Last week, meanwhile, saw fresh signs that Ireland’s record cost of borrowing is having a wider impact on debt markets across the euro area. The bond markets for peripheral countries are at depressed levels indicating that many market participants expect debt defaults or restructuring in Greece, Ireland and Portugal. Expectations are growing that Dublin and Lisbon will have to follow Athens in seeking a European Union rescue. These expectations hardened over the weekend with indications that the Irish government has started preliminary technical conversations with European officials about drawing on the €440bn European Financial Stability Facility agreed in May. That shouldn’t be a surprise; in fact the surprise is that Ireland – where the Government is still denying any intent to seek emergency funding – is taking so long to make up its mind on applying for EFSF money.

Chancellor Merkel meanwhile reaffirmed that the cost of any future Greek-style bail-outs will have to be borne more heavily by private investors. “Let me put it quite simply: in this regard there may be a contradiction between the interests of the financial world and the interests of the political world,” Ms Merkel said. “We cannot keep constantly explaining to our voters and our citizens why the taxpayer should bear the cost of certain risks and not those people who have earned a lot of money from taking those risks.”
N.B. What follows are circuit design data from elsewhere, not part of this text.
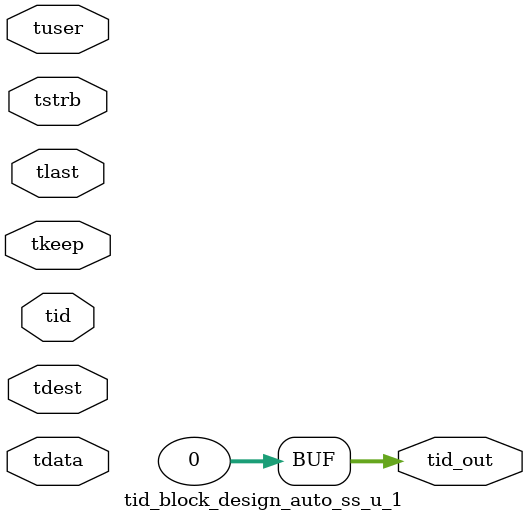
<source format=v>


`timescale 1ps/1ps

module tid_block_design_auto_ss_u_1 #
(
parameter C_S_AXIS_TID_WIDTH   = 1,
parameter C_S_AXIS_TUSER_WIDTH = 0,
parameter C_S_AXIS_TDATA_WIDTH = 0,
parameter C_S_AXIS_TDEST_WIDTH = 0,
parameter C_M_AXIS_TID_WIDTH   = 32
)
(
input  [(C_S_AXIS_TID_WIDTH   == 0 ? 1 : C_S_AXIS_TID_WIDTH)-1:0       ] tid,
input  [(C_S_AXIS_TDATA_WIDTH == 0 ? 1 : C_S_AXIS_TDATA_WIDTH)-1:0     ] tdata,
input  [(C_S_AXIS_TUSER_WIDTH == 0 ? 1 : C_S_AXIS_TUSER_WIDTH)-1:0     ] tuser,
input  [(C_S_AXIS_TDEST_WIDTH == 0 ? 1 : C_S_AXIS_TDEST_WIDTH)-1:0     ] tdest,
input  [(C_S_AXIS_TDATA_WIDTH/8)-1:0 ] tkeep,
input  [(C_S_AXIS_TDATA_WIDTH/8)-1:0 ] tstrb,
input                                                                    tlast,
output [(C_M_AXIS_TID_WIDTH   == 0 ? 1 : C_M_AXIS_TID_WIDTH)-1:0       ] tid_out
);

assign tid_out = {1'b0};

endmodule


</source>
Her government’s adamant stand caused an unusual public spat with Jean-Claude Trichet, president of the European Central Bank. At the end of October, he said involving private sector creditors in any future write-downs would unsettle existing bond market investors – a prediction that proved only too true, as the sell-off of the past fortnight has underlined.

The finance ministers of the European Union’s five largest economies on Friday tried to calm markets by stating that any plans to force private debt holders to bear the burden of future sovereign bailouts will not affect current euro debt holders. However the weaker countries are certainly pinning the blame for the present malaise on the German government’s move three weeks ago to re-open negotiations on European treaties and broach the issue of private sector sacrifices in future debt restructuring.

The Berlin government’s intransigence over the debt issue, while politically understandable from a German point of view, seemingly pays little note of the realities of the euro economy which are currently heavily tilted towards Germany. In pre-EMU days, if the German economy were growing at an estimated 3.7% as it is this year, the German currency and interest rates would both come under upward pressure – damping exporters’ performance and the growth outlook.

Now, however, with all EMU economies shackled together, and devaluation an impossibility for the peripheral countries, the hard-up states have nowhere to hide. Germany continues to profit from excellent export performance – and it can self-righteously point the finger of blame for the euro area’s woes at those debt-ridden peripheral states. That glass of beer shared by Healey and Lahnstein in a Hamburg hostelry more than 30 years ago provided the opportunity for Germany to pass on to the British some unpalatable home truths. Other countries in Europe may be wishing that they had received a similar message before they entered the euro.